= Jeepspeed =

Jeepspeed is an off-road organization and class of racing vehicle. The Jeepspeed organization was founded by Mike Barnett and Clive Skilton in 2001 after Clive's visit to the Dakar Rally in Africa with his son and multi-time Dakar Rally competitor, Darren Skilton, with the intent to build a racing vehicle and series around the affordable and durable Jeep. Jeepspeed developed relationships with race promoters like MORE and Best in the Desert to create a five to seven race Jeepspeed racing series each season. The class has since expanded into four divisions and opened up to other Jeep and Dodge vehicles.

== Jeepspeed divisions ==
- Jeepspeed Challenge - Stock Class 1700 - Production Class - is for short wheel base Jeeps with 6 Cylinder and 4 cylinder engines produced since 1984, excluding Pentastar DOHC engines and 2018 Wranglers which must run Jeepspeed Class 2700. Wheel suspension travel limited to 10" front and 12" rear. Maximum width 75.5" measured at outside of tires at widest point. Max tire diameter 33". Dirtnewz.com described it was the largest grassroots racing class in America in 2008.
- Jeepspeed Cup - Intermediate Class 2700 -' is for Jeep and Dodge vehicles that maintain the original appearance and profile. The original bulkhead must be retained together with the original cab floor from bulkhead to rear of driver and passenger seat. Hoods and fenders may be of any material but original appearing radiator grill must be retained. Wheel suspension travel limited to 12" front and 14" rear. Maximum width 87" measured at outside of tires at widest point. Max tire diameter 35"
- Jeepspeed Outlaws - Modified Class 3700' - The Jeepspeed Outlaws is an off road racing championship for Jeep or Dodge sport utility vehicles and light trucks that are recognizable as a Jeep or Dodge by brand grill, hood and fenders. Wheel suspension travel limited to 15" front and 24" rear. Maximum width 93" measured at outside of tires at widest point.
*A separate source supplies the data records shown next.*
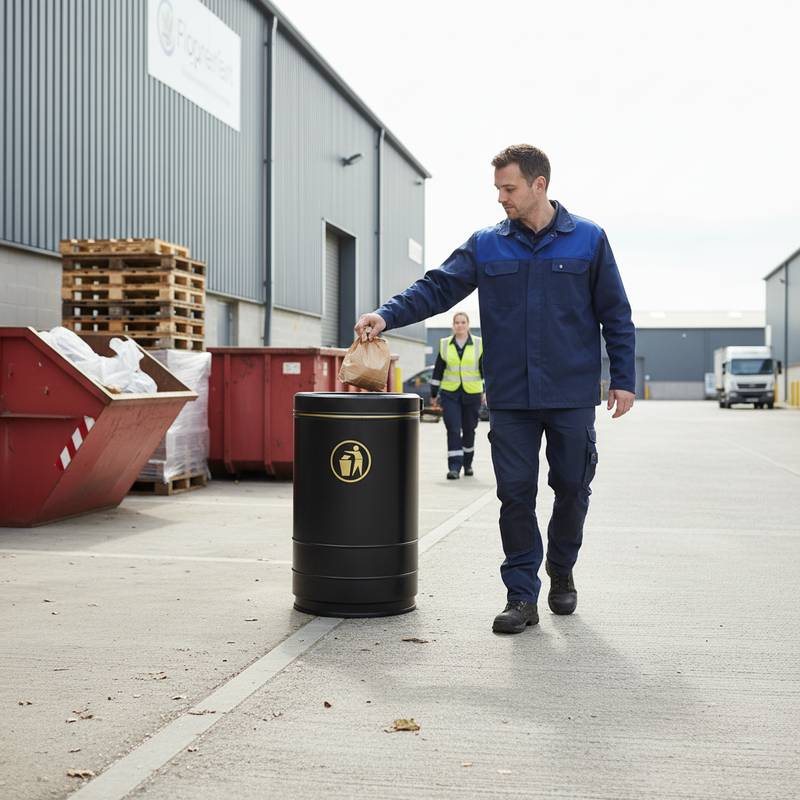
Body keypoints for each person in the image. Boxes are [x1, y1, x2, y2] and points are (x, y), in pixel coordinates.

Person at [355, 144, 635, 634]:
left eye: (509, 189)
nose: (501, 198)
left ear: (538, 185)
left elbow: (616, 313)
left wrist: (624, 380)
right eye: (497, 189)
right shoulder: (487, 244)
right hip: (510, 397)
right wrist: (386, 314)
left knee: (572, 487)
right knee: (515, 494)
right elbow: (437, 287)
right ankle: (521, 595)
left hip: (570, 394)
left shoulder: (588, 239)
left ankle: (562, 569)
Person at [430, 311, 485, 480]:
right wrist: (433, 394)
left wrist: (486, 391)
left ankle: (467, 463)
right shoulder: (445, 344)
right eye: (457, 322)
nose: (460, 325)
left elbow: (486, 371)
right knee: (453, 430)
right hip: (450, 394)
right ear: (453, 325)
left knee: (469, 430)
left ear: (468, 324)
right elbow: (438, 371)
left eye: (463, 322)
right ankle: (454, 467)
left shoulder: (478, 344)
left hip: (473, 393)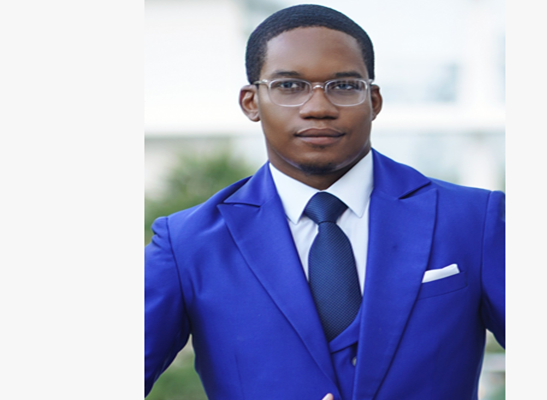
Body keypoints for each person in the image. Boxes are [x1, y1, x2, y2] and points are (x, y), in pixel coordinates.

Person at [145, 4, 505, 400]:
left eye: (344, 86)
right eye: (289, 86)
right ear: (251, 102)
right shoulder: (187, 243)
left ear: (374, 101)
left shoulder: (474, 221)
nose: (318, 108)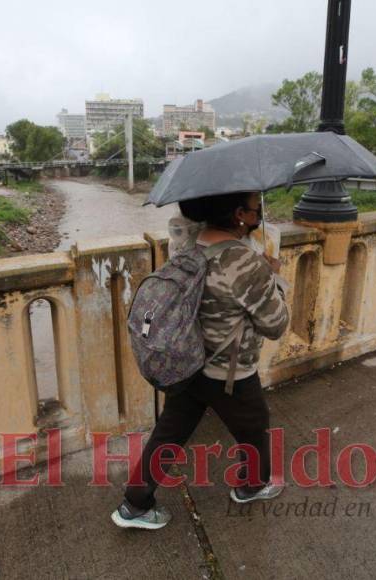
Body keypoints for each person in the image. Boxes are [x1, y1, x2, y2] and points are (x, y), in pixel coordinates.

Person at [111, 191, 290, 530]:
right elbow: (276, 325)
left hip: (185, 364)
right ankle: (252, 486)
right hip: (229, 372)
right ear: (239, 214)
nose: (259, 213)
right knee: (254, 428)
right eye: (256, 209)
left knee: (168, 434)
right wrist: (274, 278)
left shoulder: (188, 246)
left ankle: (134, 504)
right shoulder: (246, 262)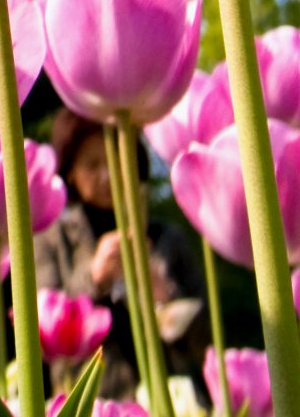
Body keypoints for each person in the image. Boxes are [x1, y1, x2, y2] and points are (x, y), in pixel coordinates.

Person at [33, 111, 202, 399]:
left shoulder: (166, 239)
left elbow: (206, 339)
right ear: (71, 171)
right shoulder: (52, 239)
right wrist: (93, 278)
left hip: (169, 398)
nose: (107, 175)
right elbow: (36, 325)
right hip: (90, 398)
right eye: (92, 164)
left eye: (116, 160)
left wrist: (165, 297)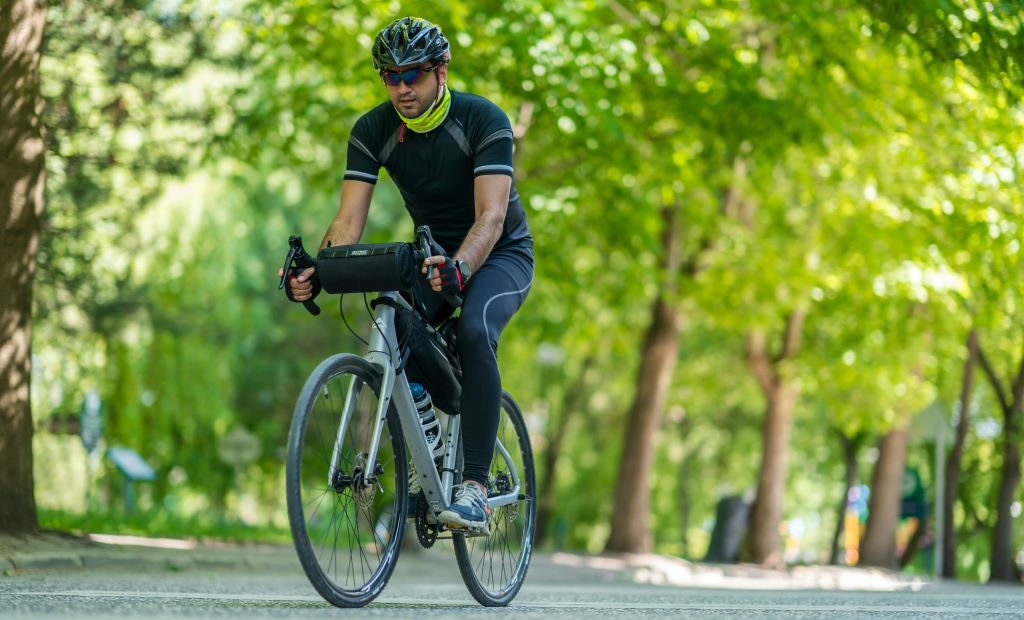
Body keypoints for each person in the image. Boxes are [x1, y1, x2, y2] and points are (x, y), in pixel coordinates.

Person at [283, 16, 533, 534]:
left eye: (412, 75)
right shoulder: (373, 130)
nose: (400, 88)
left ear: (441, 71)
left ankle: (474, 488)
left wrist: (462, 268)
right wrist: (318, 269)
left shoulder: (483, 119)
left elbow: (490, 216)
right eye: (389, 77)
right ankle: (426, 448)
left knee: (472, 329)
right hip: (434, 254)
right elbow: (347, 222)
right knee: (392, 319)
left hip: (501, 254)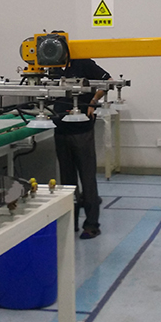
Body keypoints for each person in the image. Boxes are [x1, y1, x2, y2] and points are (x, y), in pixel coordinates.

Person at [49, 55, 111, 239]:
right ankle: (70, 222)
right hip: (60, 129)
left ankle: (91, 225)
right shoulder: (53, 68)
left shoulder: (83, 63)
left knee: (87, 177)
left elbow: (107, 81)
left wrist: (93, 102)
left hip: (81, 130)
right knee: (67, 181)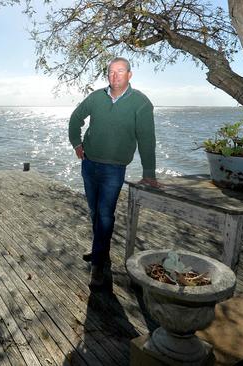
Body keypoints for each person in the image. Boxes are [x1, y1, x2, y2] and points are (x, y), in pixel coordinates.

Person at [69, 57, 161, 292]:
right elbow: (75, 118)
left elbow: (147, 140)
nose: (115, 76)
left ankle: (99, 264)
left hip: (114, 169)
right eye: (111, 72)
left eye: (120, 71)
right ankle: (101, 250)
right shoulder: (96, 98)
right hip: (89, 164)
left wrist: (149, 172)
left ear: (129, 75)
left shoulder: (140, 103)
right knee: (94, 211)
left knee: (105, 214)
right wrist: (76, 143)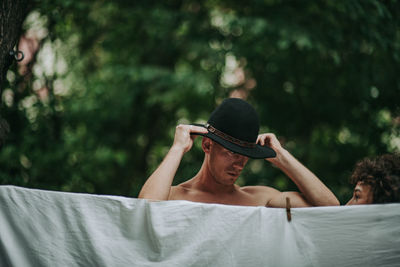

Max tire diameter 37"
- Jeepspeed Trophy - Open Class 4700 - Class 4700 has been devised to introduce tube and custom frame Jeeps into the General Tire Desert Race Series presented by KMC Wheels. Jeepspeed Class 4700 vehicles may be combined with Class 3700 until sufficient entries in this new class. Jeepspeed Trophy Open Class 4700 will be identical to Jeepspeed Outlaws Modified Class 3700 but with following exceptions; Wheel base restricted to 119". Front wheel travel 15" max. Rear wheel travel open.

==Notable Jeepspeed teams==
- Barry Thompson
- Billy Bunch
- Eric Sigwing
- Eric Helgeson
- The Currie Family
- Ray Giffith
- Eric Heiden
- Tom and Mike Barnett
- Chris Nissley
- Dust Junkies
- Filarski Bros
- Bruno Zvirzin
- Nissley Racing Team (Chris, Bill & Tom Nissley)
- Ken and Adam Tichy

==Notable Jeepspeed builds==
- Xtreme 4x4 Television show aired in 2006 season episode 10 titled "Jeepspeed Build" featuring the construction of a Jeepspeed race vehicle.
- The "10 Day Jeepspeed" by Jason Lafortune and TMR crew.
- ATK Wrangler built by Jon Krellwitz and campaigned in the 3700 class (and SCORE International Class 3).